• **Description of the task**: Beginning with the line that contains "são Artística" in the material below, print each line exactly until the line that contains "Medsta / Lucas Costa" has been printed, then stop.

═════ Exercise materials

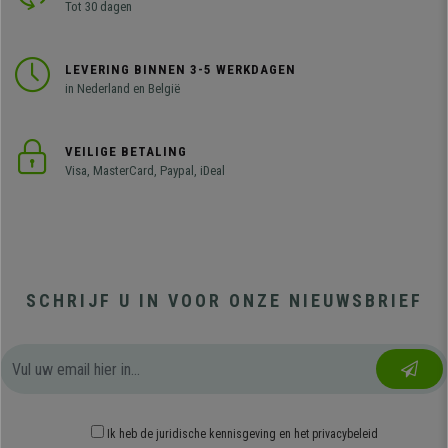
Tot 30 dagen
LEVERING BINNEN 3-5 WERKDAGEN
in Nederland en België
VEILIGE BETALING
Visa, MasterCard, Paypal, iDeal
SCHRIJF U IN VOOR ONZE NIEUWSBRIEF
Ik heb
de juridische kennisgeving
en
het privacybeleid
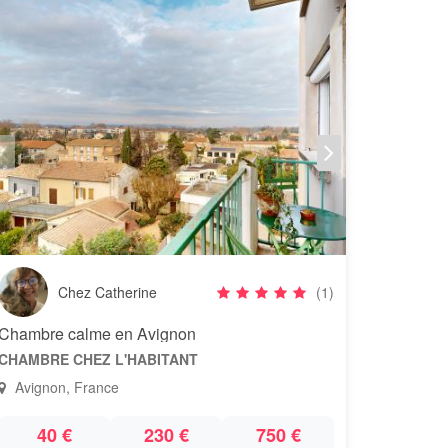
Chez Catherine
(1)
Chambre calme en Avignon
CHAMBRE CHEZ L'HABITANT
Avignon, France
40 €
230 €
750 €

══════════
═════ Exercise materials

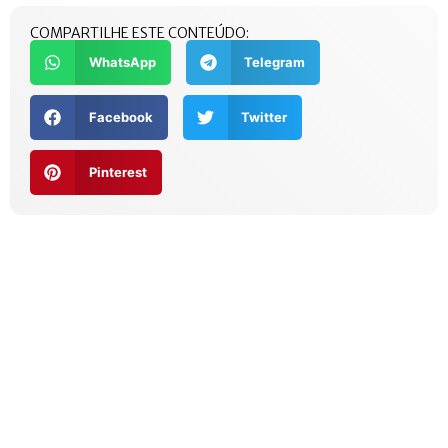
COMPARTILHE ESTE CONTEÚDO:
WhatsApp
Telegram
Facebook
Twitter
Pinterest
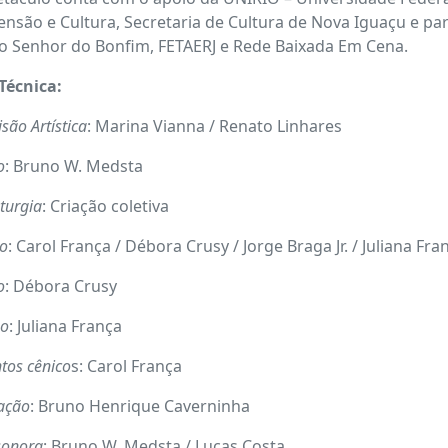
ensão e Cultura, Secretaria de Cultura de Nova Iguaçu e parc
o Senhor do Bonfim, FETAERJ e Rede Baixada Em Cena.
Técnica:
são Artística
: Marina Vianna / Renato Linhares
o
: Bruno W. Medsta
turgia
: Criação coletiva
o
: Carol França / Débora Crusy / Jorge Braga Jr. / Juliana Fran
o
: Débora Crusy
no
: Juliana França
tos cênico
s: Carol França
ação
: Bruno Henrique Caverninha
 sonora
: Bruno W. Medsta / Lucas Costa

══════════

• **Response box**:
são Artística
: Marina Vianna / Renato Linhares
o
: Bruno W. Medsta
turgia
: Criação coletiva
o
: Carol França / Débora Crusy / Jorge Braga Jr. / Juliana Fran
o
: Débora Crusy
no
: Juliana França
tos cênico
s: Carol França
ação
: Bruno Henrique Caverninha
 sonora
: Bruno W. Medsta / Lucas Costa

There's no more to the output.